テレビ通販は、わずか7分の時間枠の中で、「いいな」という興味喚起から「買おう」という電話をかけるアクションまで視聴者を導かねばならない。特に健康関連の商品については、テレビにおける様々な規制(言って良いこと、悪いこと)もあり、言葉だけで商品の良さを伝えるのは難しい。商品の良さは映像で見せる必要がある。そのためにモニターと呼ばれる体験者に実際に商品を使ってもらった上で、その“事実”をもとにテレビの特性を活かしたインパクトのある見せ方、売り方で勝負を賭ける。
EMS(Electrical Muscle Stimulation)とは、電気の刺激で筋肉を鍛えるマシーンの総称である。
店頭でもよく見かける腹筋用のベルトタイプを始め、今ではあちらこちらに氾濫している商品群は、もともとこの商品、『ツインビート』から始まったのだ。
『ツインビート』は、電気の力で運動と同様に筋肉を鍛え体脂肪を燃焼させることができる運動器。今やプロ・スポーツ選手の筋力アップやシェイプアップにも利用されている。さらにこの商品の強みは業務用のノウハウを駆使して開発されたもので、つまりは家庭用では最高クラスの高機能本格派EMSなのである。
商品はもちろん、商品をつくるメーカーが、国内でトップクラスのEMSノウハウをもった会社だった事も、この商品を信頼した理由だった。臨床テストを繰り返し、商品を練り上げ、満を持しての市場への投入。
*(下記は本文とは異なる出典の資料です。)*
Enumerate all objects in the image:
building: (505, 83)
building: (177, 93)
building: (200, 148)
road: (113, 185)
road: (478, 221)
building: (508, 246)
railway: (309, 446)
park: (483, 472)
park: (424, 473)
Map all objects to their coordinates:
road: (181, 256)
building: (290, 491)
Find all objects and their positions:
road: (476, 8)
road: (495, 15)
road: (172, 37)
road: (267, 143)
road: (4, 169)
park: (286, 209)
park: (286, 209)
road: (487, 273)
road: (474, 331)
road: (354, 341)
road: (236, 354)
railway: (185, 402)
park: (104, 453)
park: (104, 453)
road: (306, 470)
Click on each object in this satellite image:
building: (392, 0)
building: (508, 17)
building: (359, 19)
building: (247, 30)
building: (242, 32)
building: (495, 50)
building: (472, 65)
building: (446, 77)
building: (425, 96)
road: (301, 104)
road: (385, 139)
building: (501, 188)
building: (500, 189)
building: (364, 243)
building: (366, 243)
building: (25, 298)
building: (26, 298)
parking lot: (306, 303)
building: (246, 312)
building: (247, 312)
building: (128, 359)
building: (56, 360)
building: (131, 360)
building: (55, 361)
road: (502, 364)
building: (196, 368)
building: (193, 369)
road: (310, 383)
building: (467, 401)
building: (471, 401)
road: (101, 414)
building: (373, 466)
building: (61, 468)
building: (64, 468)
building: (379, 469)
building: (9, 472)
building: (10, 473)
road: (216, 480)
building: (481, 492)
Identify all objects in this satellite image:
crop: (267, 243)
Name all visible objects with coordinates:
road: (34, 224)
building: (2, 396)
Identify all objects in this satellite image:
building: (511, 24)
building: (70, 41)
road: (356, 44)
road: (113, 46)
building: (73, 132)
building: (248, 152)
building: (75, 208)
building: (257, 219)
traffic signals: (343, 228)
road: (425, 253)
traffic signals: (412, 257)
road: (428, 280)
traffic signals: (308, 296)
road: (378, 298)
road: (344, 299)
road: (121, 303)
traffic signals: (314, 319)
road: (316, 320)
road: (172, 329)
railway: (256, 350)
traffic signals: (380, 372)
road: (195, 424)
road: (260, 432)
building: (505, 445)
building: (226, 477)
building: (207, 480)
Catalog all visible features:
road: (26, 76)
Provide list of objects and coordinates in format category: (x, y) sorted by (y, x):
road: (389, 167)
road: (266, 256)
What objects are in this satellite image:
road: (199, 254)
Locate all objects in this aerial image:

一見高すぎるのではと思われる148,000円という価格設定も、決して利益優先ではなく、良質な商品提供を維持する為だ。
2001年2月、始めてこの商品が紹介されたのは午前11時過ぎの時間帯。初回の放映から、なんと1億円を超える売上げを達成。その後の放映では、会社創立以来、最高売上となる7億円を記録する。
1回の放映で1億円の売上げでさえ、極めて“まれ”なことであり、年に何度もない事なのだから、これはかなりの数字である。ある程度の反響は予測していたが、ここまでとは思っていなかった。思いのほか、男性からの購入が多かったのもうれしい誤算だった。
「売る側の理屈では、絶対商品は売れません」と、勝又は言う。
「EMSとはなんぞや、なんていう難解な理論の説明はお客様にはどうでもいいこと。“この商品は、あなたにとって、こんな風に役立ちますよ”というのを、お客様にわかるように伝えることができなければダメなのです」
インパクトのある映像によって、欲しい情報が即わかる事、瞬間的にイメージできる事がテレビで売れる商品の条件。その意味では、“電気的刺激”という映像では簡単には見せることができない商品、それでいて決して安くない価格設定、社内ではこの商品の販売を疑問視する声もあった。
それらの課題を、ひとつひとつ乗り越えていく。
モニターには実名で顔を出して登場いただき、結果をリアルなコメントで伝える。CTスキャンを使って、使用前後の体脂肪の変化を「見せる」。超音波エコーでEMSの電気刺激で実際に筋肉が収縮している様子を「見せる」など。商品の魅力を「見せる」表現方法も、勝又の考えに基づいて、放映までに練られていった。高すぎると思われる価格設定についても、きちんとターゲット層にヒアリングし、データを取って検証を行い、エステやフィットネス・クラブなどに通う手間と効果、そして価格を考えれば、決して高い値段ではないという自分なりの確信も得て、値引きでアピールするのではなく、商品の良さで押す決断をする。そして何より、一人の消費者としてメーカーに対して徹底的に質問を繰り返し、それをまとめていった。
取材を通じて、私たちは勝又からたっぷりとこのヒット商品の強みを聞くことができた。彼女の説明を通じて、最終的に7分間という限られた時間での勝負に打って出るまで、いかに勝又が徹底して消費者の目で、この商品の品定めをしてきたかがよくわかった。そこからは自分の成功談や苦労話よりも、商品への深い理解と愛情と商品を伝える立場からのお客様への責任感が伝わってくる。
“テレビ通販で売れる商品”について、勝又に尋ねてみた。
「売れる商品は他との差別化ができるものですが、要は自分が独りよがりに欲しいモノではなく、“お客様の”欲しいモノですね。」
この言葉に勝又のヒット法則のすべてが集約されている。いくらなら、どんなものなら、どんな機能があればお客様に満足してもらえるのか、自分だったらどうだろう、お客様はどう感じるだろう、そんな問いを繰り返して、それに対する答えを見い出していく。近道を探すより全部の道を歩いてみる、そんなアプローチをひたむきに実直にこなしていく勝又なら、今後もまた新しい市場を拓いていくことだろう。